Don’t blame parents for childhood obesity
State must act to tax products with high sugar content and promote healthy, nutritious food
Spaghetti Bolognese is a meal lacking in fibre, but high in saturated fat and refined carbohydrate. Photograph: Getty Images
Safe Food Ireland (SFI) launched its campaign against childhood obesity, with billboards urging parents to reduce portion size. But blaming parents draws attention away from a defective food chain that the State is doing nothing to ameliorate.

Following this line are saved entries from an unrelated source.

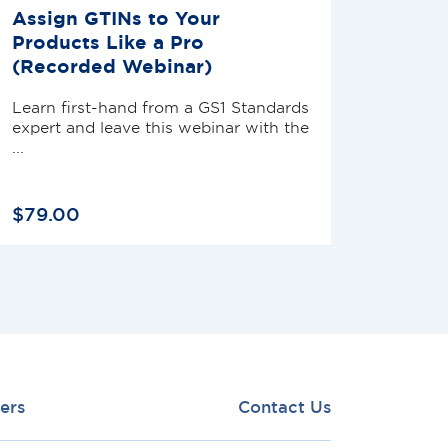
Assign GTINs to Your
Products Like a Pro
(Recorded Webinar)
Learn first-hand from a GS1 Standards
expert and leave this webinar with the
...
$
79
.
00
ers
Contact Us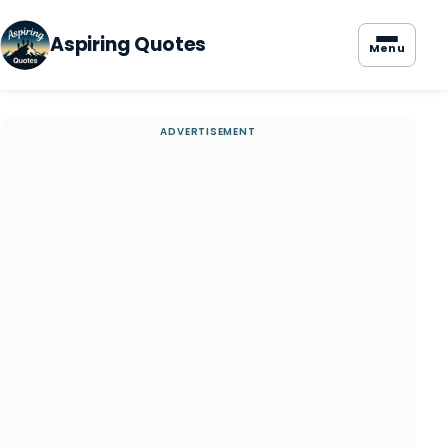
Aspiring Quotes
Menu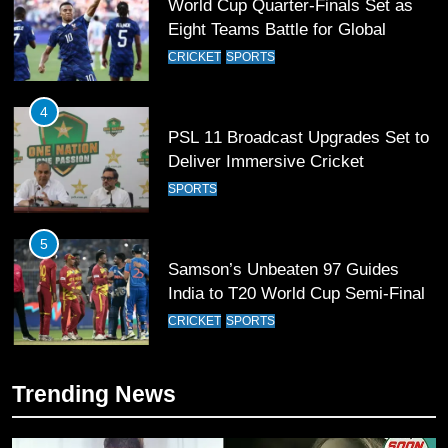
4
PSL 11 Broadcast Upgrades Set to
Deliver Immersive Cricket
Experience
SPORTS
5
Samson’s Unbeaten 97 Guides
India to T20 World Cup Semi-Final
CRICKET
SPORTS
6
Sahibzada Farhan Breaks Virat
Kohli’s Record for Most Runs in
Single T20 World Cup Edition
CRICKET
SPORTS
Trending News
7
T20 World Cup 2026 First Semi-
Final Venue Confirmed Amid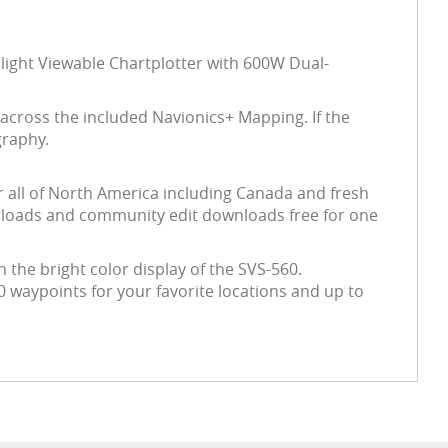
light Viewable Chartplotter with 600W Dual-
across the included Navionics+ Mapping. If the
graphy.
r all of North America including Canada and fresh
wnloads and community edit downloads free for one
n the bright color display of the SVS-560.
 waypoints for your favorite locations and up to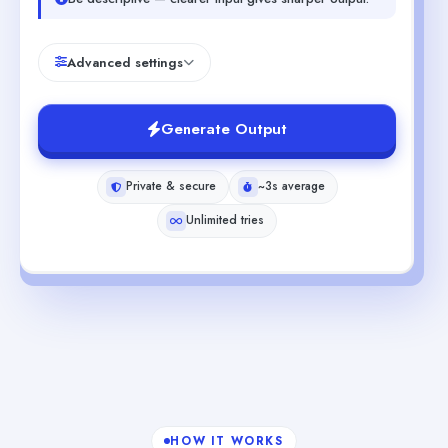
Advanced settings
Generate Output
Private & secure
~3s average
Unlimited tries
HOW IT WORKS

Moreover, SFI’s choice of a plate of spaghetti Bolognese for its posters is puzzling as this is a meal lacking in fibre, but high in saturated fat and refined carbohydrate.
There is no hint of a vegetable, let alone the latest dietary guidelines in the US and UK advocating half a plate of vegetables or fruit.
The message is: there’s nothing wrong with what is on the plate, just serve less of it.
It is important to point out that the body mass index (BMI), the current measure of obesity, is a clumsy metric. Slim people often store fat in dangerous areas, especially around their stomachs. This is known as TOFI: thin-outside-fat-inside.
Moreover, up to a third of people who are clinically obese avoid chronic diseases; many athletes are categorised as obese.
Being overweight should not be stigmatised as once weight is put on, it is difficult to lose.
Robert Lustig, author of Sugar: the Bitter Truth, observed: “Once the balloon is filled, it doesn’t want to be deflated.” A person can be simultaneously healthy but overweight if they exercise and eat a healthy diet.
An evolutionary perspective suggests that refined sugar is unsuitable for our bodies. In The Story of the Human Body, Daniel Lieberman writes: “Since natural selection adapted the human body over the last few million years to consume a diverse diet of fruits, tubers, wild game, seeds, nuts, and other foods that are rich in fibre but low in sugar, it should hardly be surprising that you can develop illnesses such as type 2 diabetes and heart disease from consistently eating foods that are loaded with sugar but depleted of fibre.”
Paleo-biologists performed DNA footprint analysis of 3,000-10,000-year-old stool samples from caves in Texas and estimated that these cave dwellers consumed about 100g of fibre per day, yet our mean consumption is less than 20g.
Prof Mike Gibney, chairman of the Food Safety Authority, takes a different approach and this seems to inform Government policy. The author of Something to Chew On argues that the obesity epidemic is a simple product of insufficient calories being burnt.
He writes: “The fact is that every food category plays a role in obesity. For some it is fast food, for others it is big lunches and dinners.”
At a recent conference he argued against a “fat tax”, and downplayed the relevance of social background: “If social class is important in obesity, it is only if it is associated with a genetic predisposition to obesity.”
Yet no single “fat gene” has been isolated, and any genes associated with obesity long precede the recent upsurge.